EXERCISE DIRECTIONS
What follows is a set of records; give them all back exactly.

Page-level text extractions
◆ ◆ ◆
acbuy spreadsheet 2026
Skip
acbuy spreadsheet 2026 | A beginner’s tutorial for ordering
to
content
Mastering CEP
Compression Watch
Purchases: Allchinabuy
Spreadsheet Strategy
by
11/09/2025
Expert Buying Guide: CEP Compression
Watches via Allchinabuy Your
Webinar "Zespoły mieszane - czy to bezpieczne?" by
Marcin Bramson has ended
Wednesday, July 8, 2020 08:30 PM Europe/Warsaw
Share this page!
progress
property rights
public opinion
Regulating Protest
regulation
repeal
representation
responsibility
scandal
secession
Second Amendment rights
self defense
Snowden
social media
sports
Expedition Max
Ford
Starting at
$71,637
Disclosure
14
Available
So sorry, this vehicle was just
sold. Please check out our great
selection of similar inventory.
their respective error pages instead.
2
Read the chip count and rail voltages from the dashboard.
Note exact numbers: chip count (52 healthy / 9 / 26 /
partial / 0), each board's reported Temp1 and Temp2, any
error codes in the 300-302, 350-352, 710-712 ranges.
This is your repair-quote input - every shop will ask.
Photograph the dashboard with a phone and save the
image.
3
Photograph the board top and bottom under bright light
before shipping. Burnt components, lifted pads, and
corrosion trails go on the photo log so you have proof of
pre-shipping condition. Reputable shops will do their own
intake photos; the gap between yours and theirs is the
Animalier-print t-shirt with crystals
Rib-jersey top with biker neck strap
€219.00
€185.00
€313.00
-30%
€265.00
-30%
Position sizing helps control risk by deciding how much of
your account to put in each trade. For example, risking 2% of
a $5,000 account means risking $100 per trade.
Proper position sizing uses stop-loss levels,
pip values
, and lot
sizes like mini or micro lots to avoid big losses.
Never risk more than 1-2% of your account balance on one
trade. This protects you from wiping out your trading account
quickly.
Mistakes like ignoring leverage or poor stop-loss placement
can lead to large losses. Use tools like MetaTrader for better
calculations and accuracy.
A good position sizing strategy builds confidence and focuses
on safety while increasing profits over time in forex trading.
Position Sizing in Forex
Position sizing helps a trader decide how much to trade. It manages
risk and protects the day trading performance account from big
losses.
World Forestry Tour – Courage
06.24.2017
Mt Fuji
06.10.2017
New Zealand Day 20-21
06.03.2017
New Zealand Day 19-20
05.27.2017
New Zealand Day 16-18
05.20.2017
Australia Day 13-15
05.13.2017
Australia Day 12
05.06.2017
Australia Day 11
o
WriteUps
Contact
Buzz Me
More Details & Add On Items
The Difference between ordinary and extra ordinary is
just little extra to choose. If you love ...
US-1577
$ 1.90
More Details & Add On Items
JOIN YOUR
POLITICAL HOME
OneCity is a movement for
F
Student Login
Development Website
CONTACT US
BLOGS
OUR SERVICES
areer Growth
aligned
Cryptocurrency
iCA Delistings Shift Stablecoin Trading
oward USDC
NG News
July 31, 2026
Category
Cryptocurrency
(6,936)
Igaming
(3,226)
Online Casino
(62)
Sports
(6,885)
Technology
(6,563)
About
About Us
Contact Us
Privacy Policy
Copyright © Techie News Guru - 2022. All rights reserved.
◆ ◆ ◆
EXPECTED ANSWER
acbuy spreadsheet 2026
Skip
acbuy spreadsheet 2026 | A beginner’s tutorial for ordering
to
content
Mastering CEP
Compression Watch
Purchases: Allchinabuy
Spreadsheet Strategy
by
11/09/2025
Expert Buying Guide: CEP Compression
Watches via Allchinabuy Your
Webinar "Zespoły mieszane - czy to bezpieczne?" by
Marcin Bramson has ended
Wednesday, July 8, 2020 08:30 PM Europe/Warsaw
Share this page!
progress
property rights
public opinion
Regulating Protest
regulation
repeal
representation
responsibility
scandal
secession
Second Amendment rights
self defense
Snowden
social media
sports
Expedition Max
Ford
Starting at
$71,637
Disclosure
14
Available
So sorry, this vehicle was just
sold. Please check out our great
selection of similar inventory.
their respective error pages instead.
2
Read the chip count and rail voltages from the dashboard.
Note exact numbers: chip count (52 healthy / 9 / 26 /
partial / 0), each board's reported Temp1 and Temp2, any
error codes in the 300-302, 350-352, 710-712 ranges.
This is your repair-quote input - every shop will ask.
Photograph the dashboard with a phone and save the
image.
3
Photograph the board top and bottom under bright light
before shipping. Burnt components, lifted pads, and
corrosion trails go on the photo log so you have proof of
pre-shipping condition. Reputable shops will do their own
intake photos; the gap between yours and theirs is the
Animalier-print t-shirt with crystals
Rib-jersey top with biker neck strap
€219.00
€185.00
€313.00
-30%
€265.00
-30%
Position sizing helps control risk by deciding how much of
your account to put in each trade. For example, risking 2% of
a $5,000 account means risking $100 per trade.
Proper position sizing uses stop-loss levels,
pip values
, and lot
sizes like mini or micro lots to avoid big losses.
Never risk more than 1-2% of your account balance on one
trade. This protects you from wiping out your trading account
quickly.
Mistakes like ignoring leverage or poor stop-loss placement
can lead to large losses. Use tools like MetaTrader for better
calculations and accuracy.
A good position sizing strategy builds confidence and focuses
on safety while increasing profits over time in forex trading.
Position Sizing in Forex
Position sizing helps a trader decide how much to trade. It manages
risk and protects the day trading performance account from big
losses.
World Forestry Tour – Courage
06.24.2017
Mt Fuji
06.10.2017
New Zealand Day 20-21
06.03.2017
New Zealand Day 19-20
05.27.2017
New Zealand Day 16-18
05.20.2017
Australia Day 13-15
05.13.2017
Australia Day 12
05.06.2017
Australia Day 11
o
WriteUps
Contact
Buzz Me
More Details & Add On Items
The Difference between ordinary and extra ordinary is
just little extra to choose. If you love ...
US-1577
$ 1.90
More Details & Add On Items
JOIN YOUR
POLITICAL HOME
OneCity is a movement for
F
Student Login
Development Website
CONTACT US
BLOGS
OUR SERVICES
areer Growth
aligned
Cryptocurrency
iCA Delistings Shift Stablecoin Trading
oward USDC
NG News
July 31, 2026
Category
Cryptocurrency
(6,936)
Igaming
(3,226)
Online Casino
(62)
Sports
(6,885)
Technology
(6,563)
About
About Us
Contact Us
Privacy Policy
Copyright © Techie News Guru - 2022. All rights reserved.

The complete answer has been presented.